§ 626 BGB, § 102 BetrVGBAG, Urteil vom 03.04.2008 – 2 AZR 965/06
Der Kläger war als Kraftfahrer beschäftigt. Nachdem er sich längere Zeit arbeitsunfähig gemeldet hatte, beauftragte der Arbeitgeber Detektive, deren Nachforschungen ergaben, dass der Kläger ein Café betrieb und während seiner Arbeitsunfähigkeit in der Gaststätte die üblichen Tätigkeiten eines Wirts und Kellners wahrgenommen hat. Mit Schreiben vom 01.06.2004 hörte die Beklagte den Betriebsrat zu einer beabsichtigten außerordentlichen, hilfsweise ordentlichen Kündigung an und kündigte das Arbeitsverhältnis mit Schreiben vom 02.06.2004, zugegangen am 03.06.2004, fristlos, hilfsweise fristgerecht. Nach Widerspruch des Betriebsrates am 04.06.2004 kündigte die Beklagte das Arbeitsverhältnis mit Schreiben vom 07.06.2004 erneut fristlos, hilfsweise fristgerecht.

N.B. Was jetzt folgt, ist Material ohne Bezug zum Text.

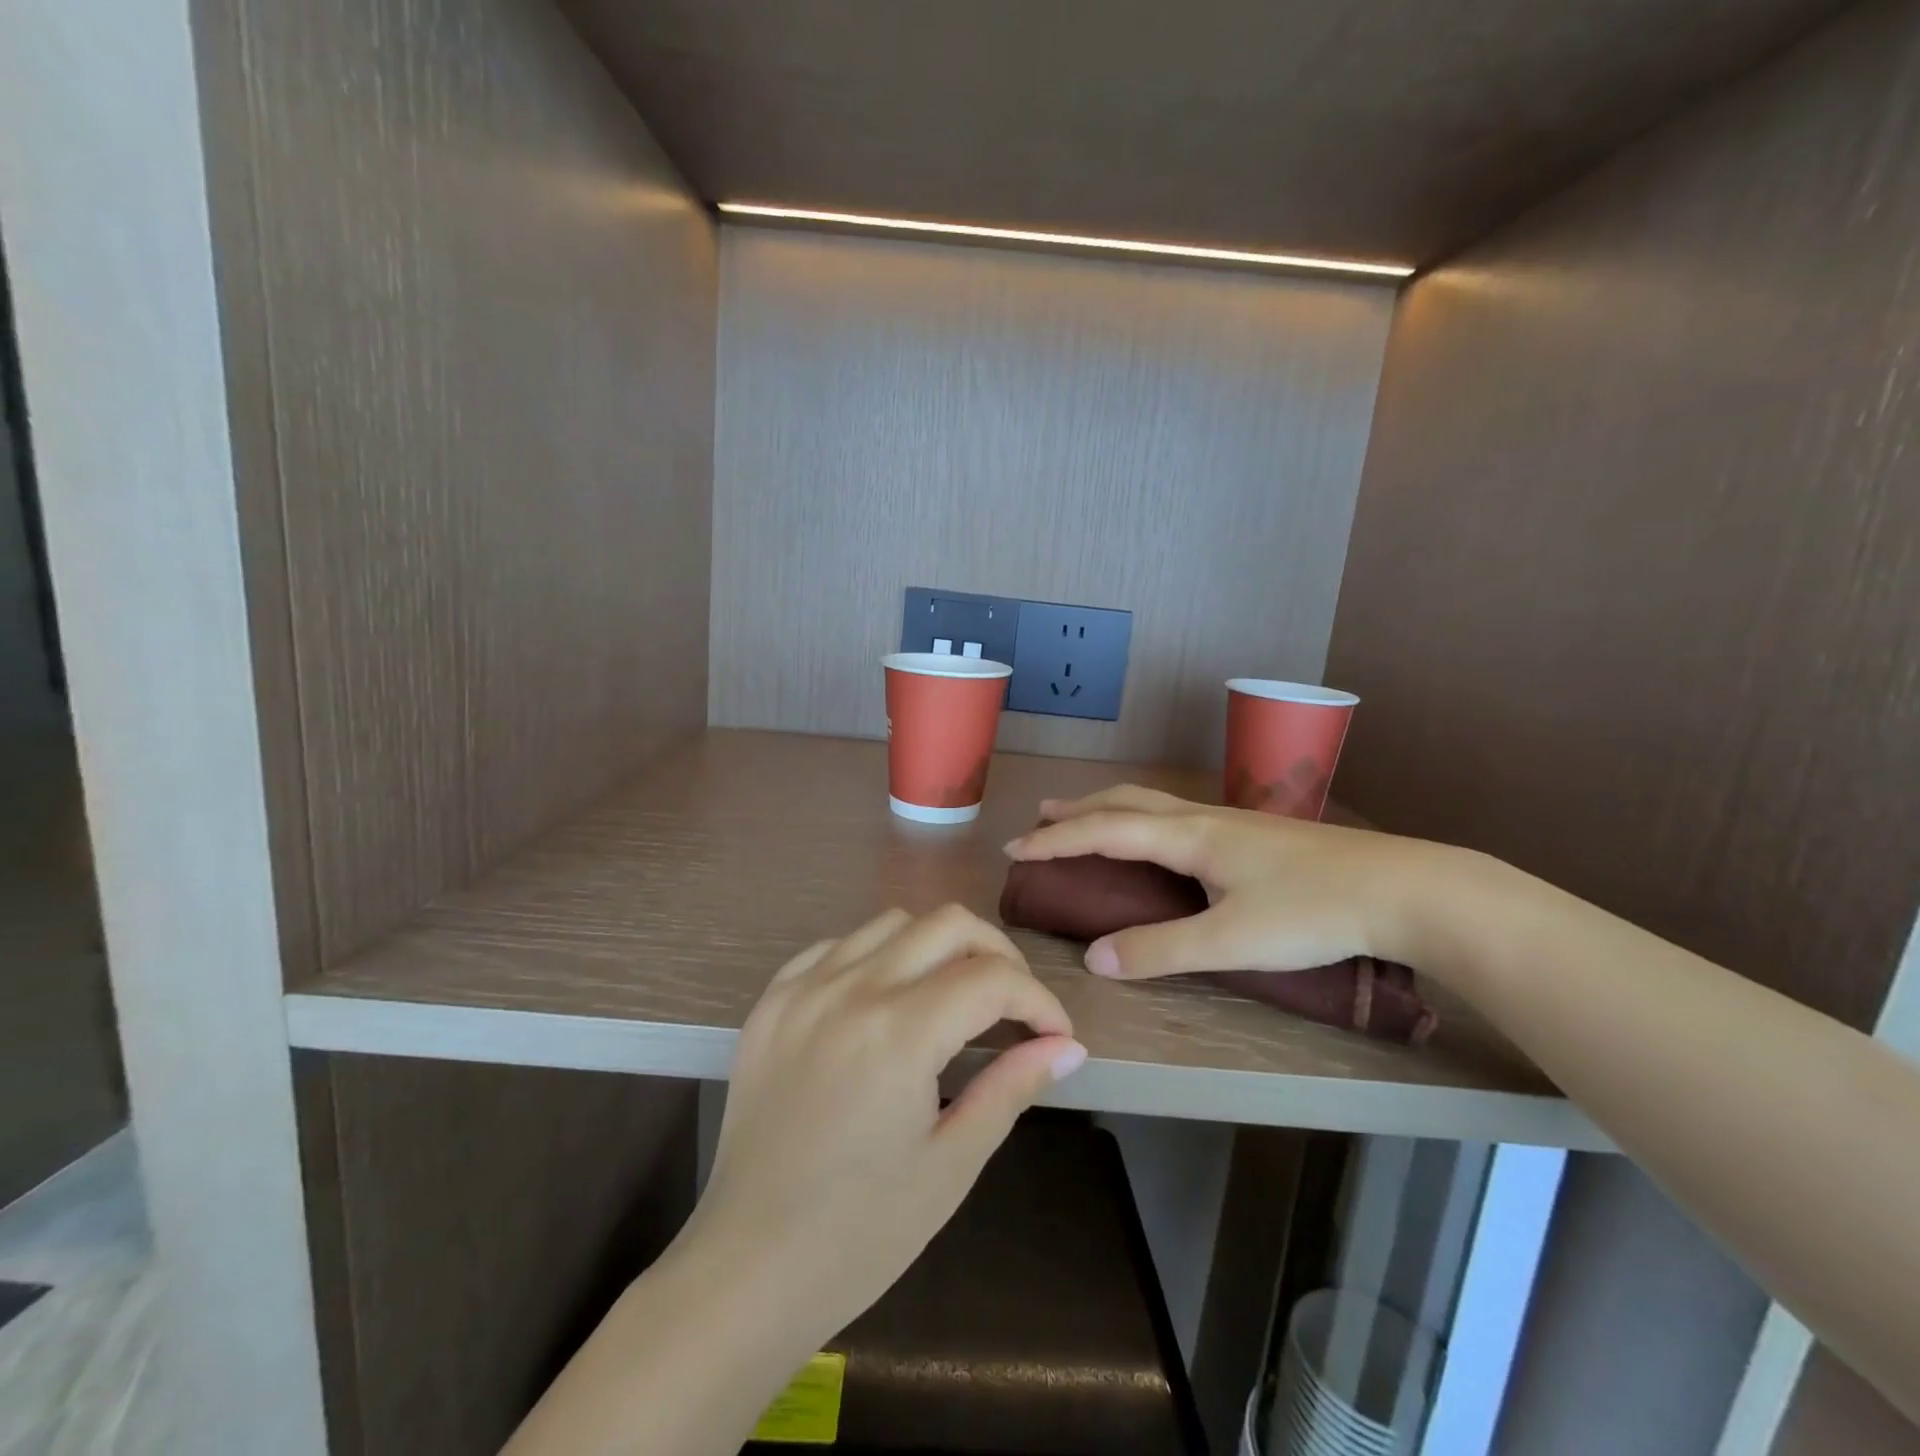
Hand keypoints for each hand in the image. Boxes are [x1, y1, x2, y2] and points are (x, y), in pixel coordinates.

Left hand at [681, 904, 1087, 1351]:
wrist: (747, 1267)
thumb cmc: (861, 1233)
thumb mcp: (951, 1163)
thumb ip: (1012, 1087)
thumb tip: (1068, 1046)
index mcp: (899, 1033)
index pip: (992, 978)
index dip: (1038, 1001)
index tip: (1054, 1035)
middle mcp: (851, 989)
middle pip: (948, 923)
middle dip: (997, 955)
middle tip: (1012, 1006)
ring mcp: (803, 988)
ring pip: (892, 922)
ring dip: (937, 948)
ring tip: (951, 998)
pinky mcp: (771, 1001)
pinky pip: (836, 945)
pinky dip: (876, 956)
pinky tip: (884, 1000)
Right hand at [1005, 785, 1459, 979]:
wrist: (1404, 889)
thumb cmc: (1312, 913)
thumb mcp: (1230, 941)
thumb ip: (1159, 949)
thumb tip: (1094, 959)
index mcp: (1188, 836)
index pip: (1104, 830)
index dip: (1056, 840)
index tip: (1016, 848)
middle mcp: (1202, 819)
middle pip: (1124, 802)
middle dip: (1077, 811)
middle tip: (1041, 820)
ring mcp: (1231, 822)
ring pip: (1152, 803)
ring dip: (1109, 809)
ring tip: (1085, 819)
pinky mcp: (1253, 835)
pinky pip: (1175, 815)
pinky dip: (1141, 818)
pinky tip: (1157, 839)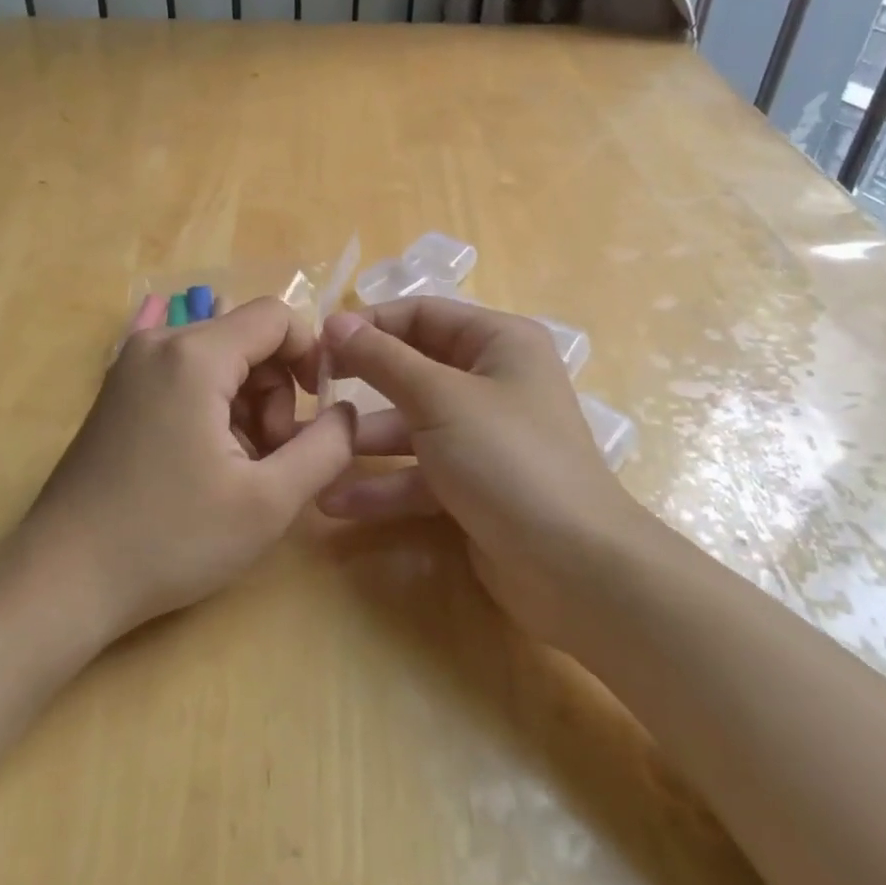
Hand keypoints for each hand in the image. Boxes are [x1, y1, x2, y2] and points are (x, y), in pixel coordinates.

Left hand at [18, 297, 356, 643]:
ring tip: (237, 471)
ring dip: (246, 406)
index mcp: (194, 355)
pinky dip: (212, 410)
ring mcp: (131, 366)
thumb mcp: (268, 502)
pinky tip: (205, 464)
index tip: (317, 410)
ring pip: (219, 361)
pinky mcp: (119, 391)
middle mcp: (159, 343)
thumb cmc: (170, 538)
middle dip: (275, 393)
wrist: (62, 578)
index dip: (310, 355)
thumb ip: (326, 448)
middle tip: (269, 458)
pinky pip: (186, 378)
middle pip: (247, 340)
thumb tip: (345, 412)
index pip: (275, 317)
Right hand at [315, 300, 642, 654]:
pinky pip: (420, 472)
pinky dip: (384, 485)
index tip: (319, 343)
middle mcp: (492, 381)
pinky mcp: (473, 484)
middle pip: (413, 369)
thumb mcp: (439, 398)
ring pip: (412, 424)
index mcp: (498, 342)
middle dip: (362, 383)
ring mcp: (483, 436)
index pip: (421, 315)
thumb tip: (336, 322)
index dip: (370, 324)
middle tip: (310, 393)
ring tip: (313, 451)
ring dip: (365, 440)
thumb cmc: (507, 458)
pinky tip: (336, 501)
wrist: (575, 569)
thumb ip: (383, 359)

Das Landesarbeitsgericht hielt beide Kündigungen wegen nicht ordnungsgemäßer Anhörung des Betriebsrates für unwirksam.
Das Bundesarbeitsgericht bestätigte zunächst die Unwirksamkeit der Kündigung vom 02.06.2004, weil sie ausgesprochen wurde, bevor die gesetzliche Frist zur Stellungnahme des Betriebsrates abgelaufen war. Im Hinblick auf die Kündigung vom 07.06.2006 vertritt es die Auffassung, dass die schriftliche Anhörung zu dieser Kündigung zwar auf der Grundlage desselben Schreibens erfolgte wie die Anhörung zur vorausgegangenen Kündigung vom 02.06.2004. Dies sei aber unschädlich, weil der Betriebsrat bei seiner Beschlussfassung am 04.06.2004 wusste, dass er zu einer noch auszusprechenden Kündigung angehört wurde und seine Rechte ungeschmälert wahrnehmen konnte. In der Sache selbst vertritt das Bundesarbeitsgericht die Auffassung, dass eine außerordentliche Kündigung dann gerechtfertigt sein kann, wenn ein Arbeitnehmer, während er krankgeschrieben ist, einer anderweitigen Arbeit nachgehe. Die anderweitige Tätigkeit könne ein Hinweis darauf sein, dass der Arbeitnehmer die Krankheit nur vorgespiegelt habe. Ebenso könne in solchen Fällen eine pflichtwidrige Verzögerung der Heilung vorliegen. In beiden Fällen kommt eine außerordentliche Kündigung in Betracht. Da insoweit keine ausreichenden Tatsachenfeststellungen vom Landesarbeitsgericht getroffen wurden, wurde der Rechtsstreit zurückverwiesen.